Ort:                     Yazd, Iran
Wetter:               sonnig und bis 43°C

Am Morgen früh bin ich zuerst einmal auf’s Dach gestiegen, um einen Rundblick über die Altstadt in der Morgensonne zu geniessen. Einfach herrlich, mit Blick bis in die weit entfernten Hügelzüge.
Auf dem Programm standen die Besichtigung der ‚stummen Türme’, der Freitagsmoschee, des Bazars, des Wassermuseums und eines Parkes.
Die ‚stummen Türme’ stehen am Rande der Stadt und wurden bis ins Jahr 1970 als Totenstätte der Zoreasten verwendet, die ihre Toten auf die oben offene Plattform legten und darauf warteten, dass die Geier ihre Arbeit verrichteten. Während dieser Zeit wurde unterhalb der Türme gefeiert bis der Totenwächter die Knochen brachte, die dann beerdigt werden konnten. Nach 1970 wurde diese Art der Totenfeier verboten.
Die Freitagsmoschee ist die grösste Moschee der Stadt Yazd und bietet von aussen ein schönes Portal mit feinsten Mosaik-Arbeiten und zwei schlanken und hohen Minaretten. Innen öffnet sich ein grosser Innenhof und eine schön ausgeschmückte Haupthalle mit reichen Mosaikornamenten und –schriften.
Im Wassermuseum wird eindrücklich dargelegt, wie früher das wertvolle Wasser in unterirdischen Kanälen von den umliegenden Bergen zur Stadt floss, wie es in Zisternen gelagert wurde, wie es durch ein ausgeklügeltes System von sogenannten ‚Windtürmen’ belüftet wurde und wie das Wasser dann in die Häuser verteilt wurde: entweder mittels kleinen unterirdischen Kanälen für reiche Leute, oder mittels Wasserkalebassen (tragbare Zinnkannen) für arme Leute.
Nach einem leichten und guten Mittagessen fuhren wir zurück zum Hotel und genossen 3 Stunden Ruhe und Zeit für uns (und damit Zeit zum Blog schreiben und Fotos sichten…).

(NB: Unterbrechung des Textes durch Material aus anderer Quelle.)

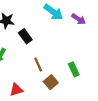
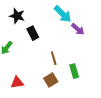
purple arrow: (79, 19) -> (78, 29), moved
brown line: (38, 64) -> (54, 58), moved

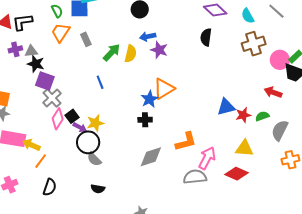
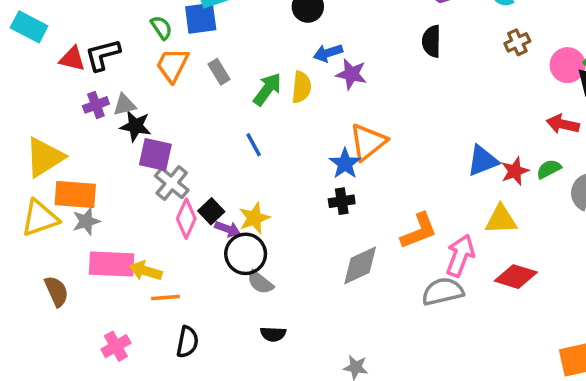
brown cross: (254, 44) -> (517, 42), size x0.6
yellow triangle: (244, 148) -> (501, 219), moved
orange line: (41, 161) -> (166, 297), turned 56

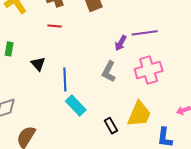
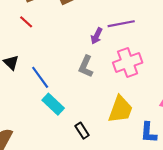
red line: (54, 26) -> (26, 22), turned 40
blue line: (65, 79) -> (40, 77), turned -30
black rectangle: (111, 126) -> (82, 131), moved

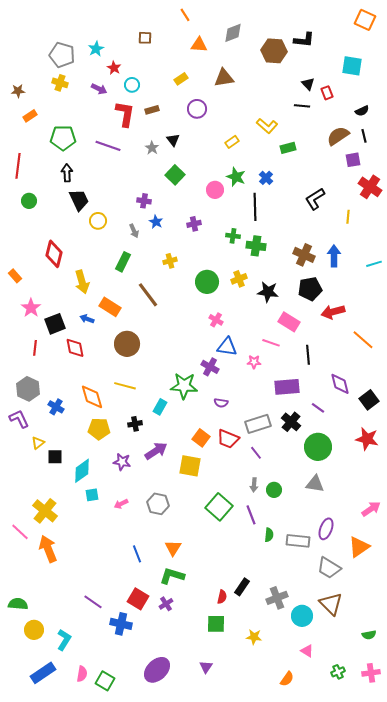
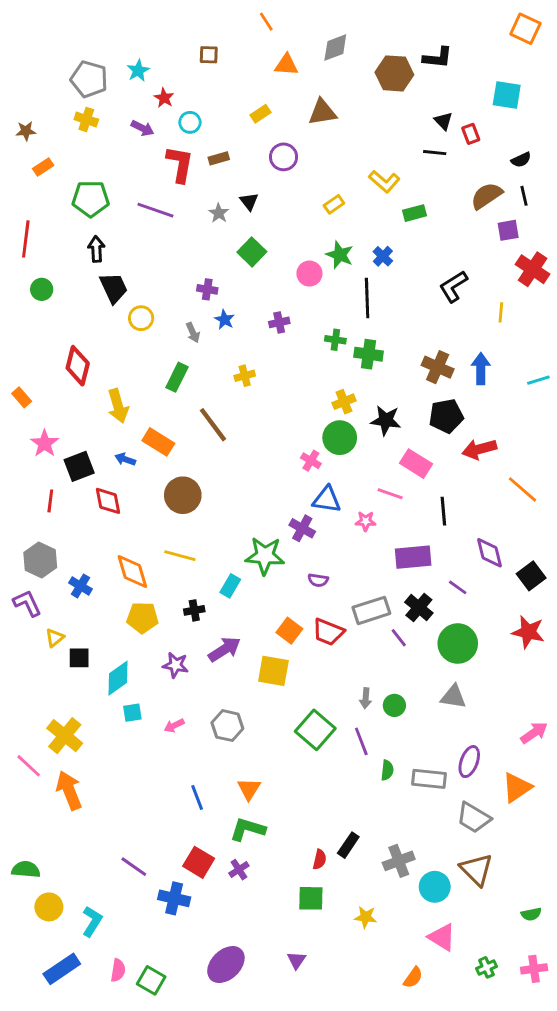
green circle: (207, 282) -> (340, 438), moved
purple line: (256, 453) -> (399, 638), moved
pink triangle: (307, 651) -> (442, 937), size x1.5

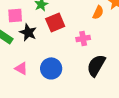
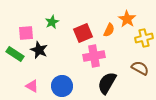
red square: (55, 22) -> (83, 33), moved
pink cross: (83, 38) -> (94, 56), size x1.5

Am späten Nachmittag sind wir dann nochmals los und haben den Dolat Abad Garten besichtigt, in dem der höchste Windturm von Yazd steht. Dann fuhren wir wieder in die Altstadt und konnten im Saheb Azaman Club traditionellen Kraft- und Fitness-Uebungen beiwohnen, die durch traditionelle Trommelmusik und Gesang begleitet wird.
Zum Nachtessen fuhren wir in eine grosse Hotelanlage in der Altstadt mit vielen Wasserspielen und einer grossen Gartenanlage, wo wir ein tolles Buffet geniessen konnten.
Uebrigens: wir haben hier den südlichsten Punkt unserer Reise erreicht und liegen etwas unterhalb des 32. Breitengrades (entspricht in etwa Jerusalem). Von nun an geht’s wieder nord-west-wärts.